Senate Bill 60 says the State Board of Education "may intervene in the educational operations of a city or county board of education and thereby assume general and direct control over all decisions" if the state superintendent determines that a majority of the schools in the system are "priority schools." The bill defines priority schools as ones where a majority of students are scoring one or more grade levels below state assessments or is "designated as a priority school by the state superintendent."
"There has been no way to force a local school system to do anything differently," Brewbaker, chairman of the Senate Education Policy Committee, said last week. "Now the state superintendent has clear authority, not just in fiscal mismanagement but academic failure, to come in and do something.
"The systems that are performing and doing well, this won't affect them at all."
The bill now goes to the House.
Some north Alabama lawmakers want to lift the newly enforced ban on gill net fishing on the Tennessee River and its tributaries.
In December, the Department of Conservation and Natural Resources said it would begin enforcing a ban on gill and trammel nets in the Tennessee River basin. The state said the gill net ban wasn't enforced for years based on a legal interpretation that it was unconstitutional. But a state attorney general's opinion late last year said the law could be enforced.
Both nets can be used to catch large amounts of fish by blocking off a section of a stream or waterway.
The current punishment for fishing with a gill or trammel net is up to $500 and/or up to six months in jail.
Rep. Lynn Greer, R-Rogersville, has filed a bill repealing the ban and several other lawmakers from the Shoals and Tennessee Valley are listed as co-sponsors.

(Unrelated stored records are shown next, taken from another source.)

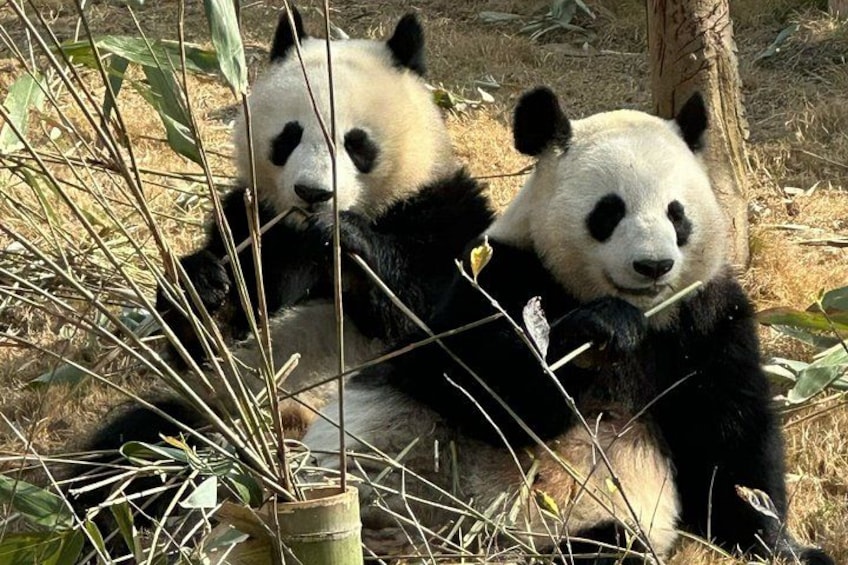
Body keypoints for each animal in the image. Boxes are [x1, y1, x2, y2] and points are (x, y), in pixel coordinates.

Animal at [156, 6, 493, 413]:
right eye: (289, 136)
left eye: (356, 143)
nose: (312, 193)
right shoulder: (253, 224)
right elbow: (206, 350)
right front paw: (201, 283)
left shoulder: (446, 216)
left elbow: (440, 325)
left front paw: (346, 238)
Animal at [303, 87, 833, 564]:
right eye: (609, 211)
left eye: (677, 214)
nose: (654, 265)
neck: (644, 314)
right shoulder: (500, 274)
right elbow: (475, 388)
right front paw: (596, 334)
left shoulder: (707, 317)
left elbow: (731, 437)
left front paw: (782, 545)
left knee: (609, 546)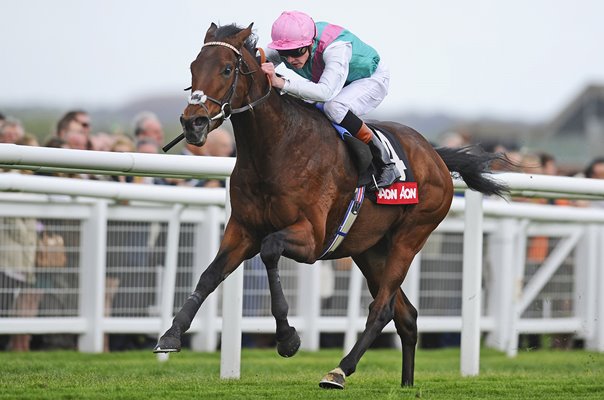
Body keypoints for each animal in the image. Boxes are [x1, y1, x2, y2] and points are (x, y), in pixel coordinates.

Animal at [153, 21, 508, 388]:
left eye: (226, 69)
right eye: (193, 67)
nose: (192, 123)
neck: (276, 149)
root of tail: (436, 155)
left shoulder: (311, 238)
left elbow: (270, 249)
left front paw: (288, 338)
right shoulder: (242, 229)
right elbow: (209, 275)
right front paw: (171, 334)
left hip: (410, 238)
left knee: (382, 308)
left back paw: (339, 370)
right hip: (369, 250)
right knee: (406, 315)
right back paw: (406, 383)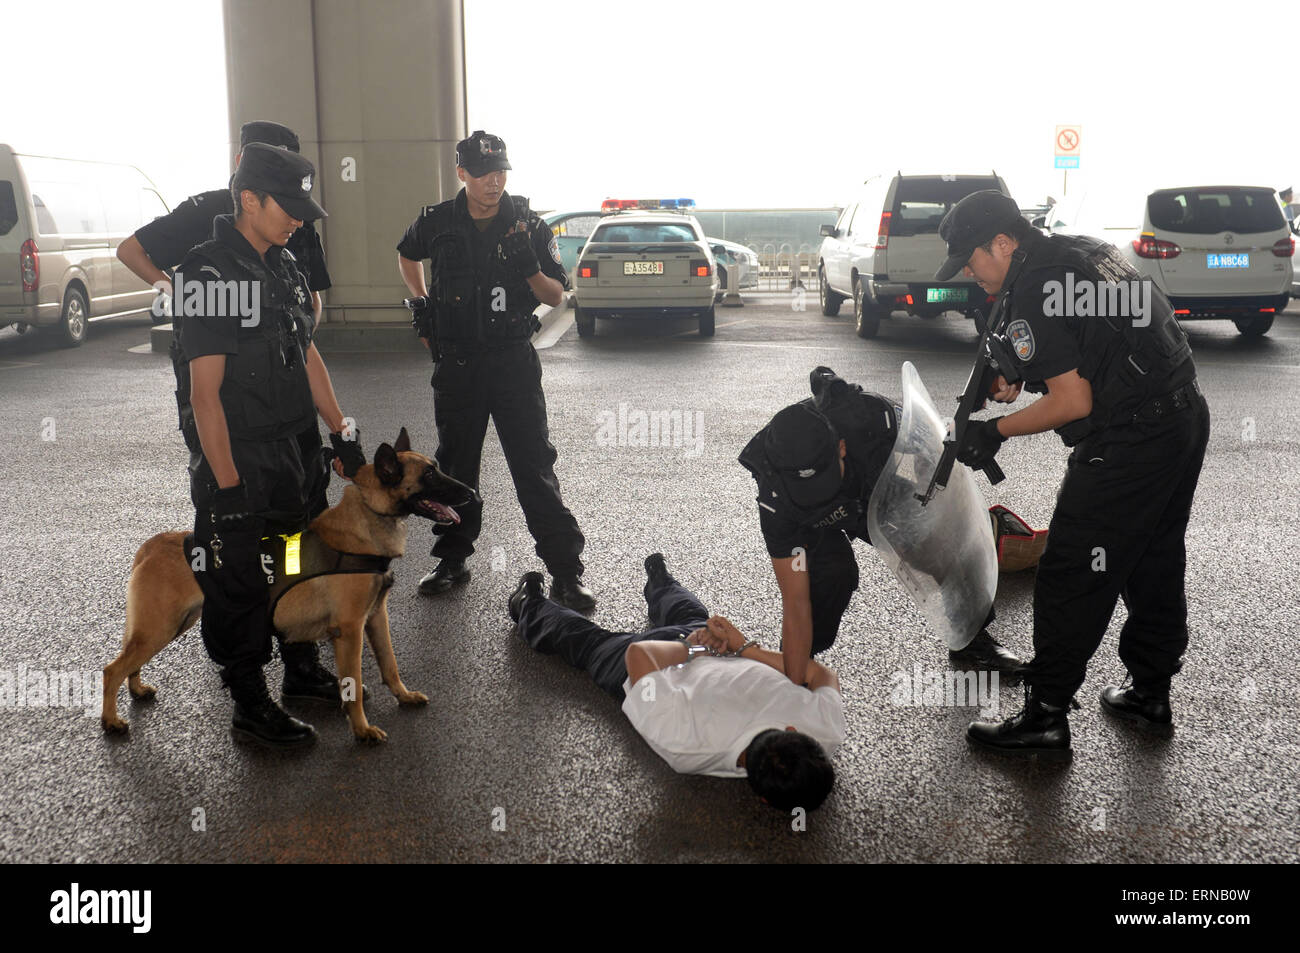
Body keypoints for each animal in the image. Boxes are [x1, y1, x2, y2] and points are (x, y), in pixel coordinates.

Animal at [101, 426, 478, 743]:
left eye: (436, 468)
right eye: (429, 475)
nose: (472, 493)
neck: (367, 519)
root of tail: (154, 543)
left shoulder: (375, 618)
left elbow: (390, 663)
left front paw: (403, 695)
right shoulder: (350, 631)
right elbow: (353, 684)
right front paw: (361, 729)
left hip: (169, 626)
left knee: (129, 662)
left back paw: (136, 690)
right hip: (161, 628)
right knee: (111, 669)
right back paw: (112, 721)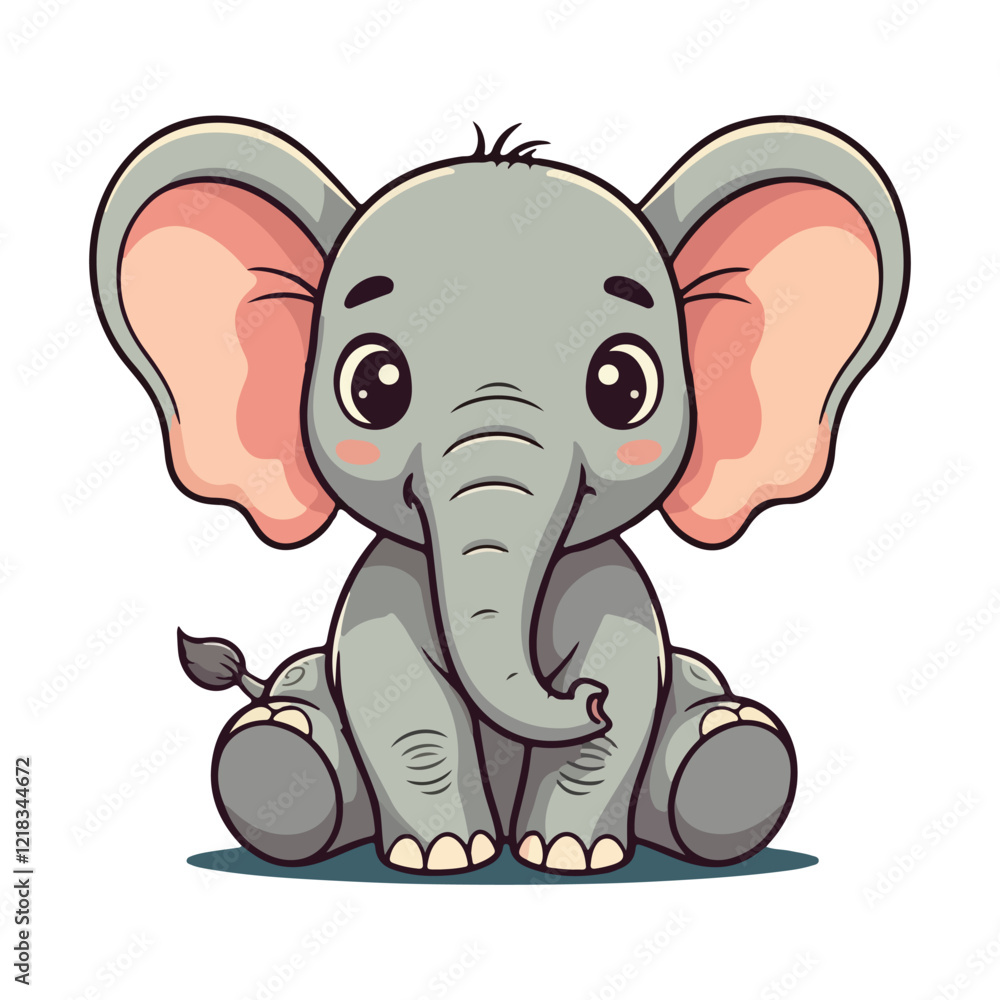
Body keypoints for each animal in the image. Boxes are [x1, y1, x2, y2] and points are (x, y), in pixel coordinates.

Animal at [91, 116, 908, 875]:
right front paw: (447, 855)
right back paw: (278, 749)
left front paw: (569, 855)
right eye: (373, 384)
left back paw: (731, 748)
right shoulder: (384, 588)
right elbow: (402, 699)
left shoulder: (611, 584)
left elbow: (626, 685)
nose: (582, 700)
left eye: (623, 384)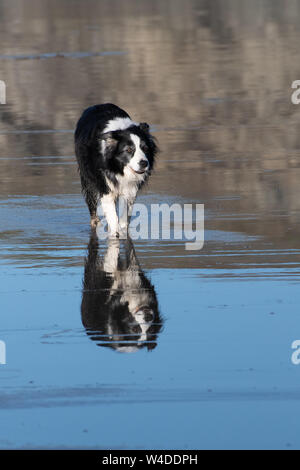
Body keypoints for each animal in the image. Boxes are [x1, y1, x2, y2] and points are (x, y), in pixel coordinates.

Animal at [74, 103, 157, 235]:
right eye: (128, 150)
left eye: (145, 148)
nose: (144, 163)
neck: (118, 167)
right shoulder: (104, 183)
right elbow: (113, 218)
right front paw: (114, 234)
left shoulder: (130, 189)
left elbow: (124, 217)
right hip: (87, 177)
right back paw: (95, 222)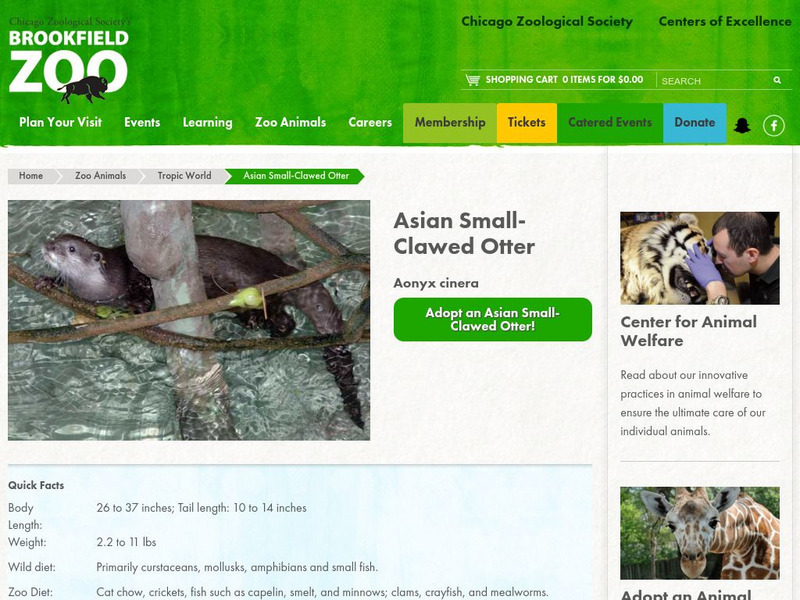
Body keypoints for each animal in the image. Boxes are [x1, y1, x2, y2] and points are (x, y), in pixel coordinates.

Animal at [39, 234, 364, 429]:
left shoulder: (136, 278)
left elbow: (144, 295)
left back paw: (259, 327)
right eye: (57, 238)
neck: (105, 288)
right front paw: (48, 281)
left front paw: (137, 310)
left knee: (283, 318)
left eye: (70, 249)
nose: (46, 247)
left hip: (261, 289)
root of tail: (285, 271)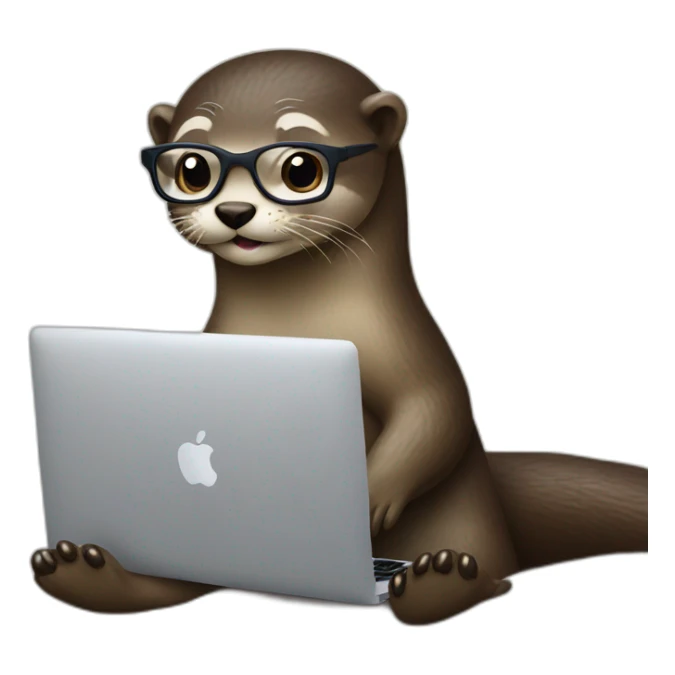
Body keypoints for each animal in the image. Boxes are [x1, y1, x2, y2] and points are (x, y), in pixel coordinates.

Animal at [30, 50, 647, 624]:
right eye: (192, 168)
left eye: (300, 167)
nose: (234, 208)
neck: (296, 323)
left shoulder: (414, 350)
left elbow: (435, 410)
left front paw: (369, 496)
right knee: (175, 579)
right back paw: (89, 571)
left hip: (469, 523)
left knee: (488, 572)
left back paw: (441, 579)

A bill by Sen. Arthur Orr, R-Decatur, to amend the Code of Alabama to allow municipalities to expend funds in support of federal facilities also passed the Senate last week.
Under current law, cities can't spend money on military installations. Orr's bill will allow cities to make improvements, including roads or structures. Orr has said the measure would allow some flexibility to local municipalities to perhaps add some incentives and keep jobs under the federal Base Closure and Realignment procedure.
The same bill passed the Senate last year but died in the House.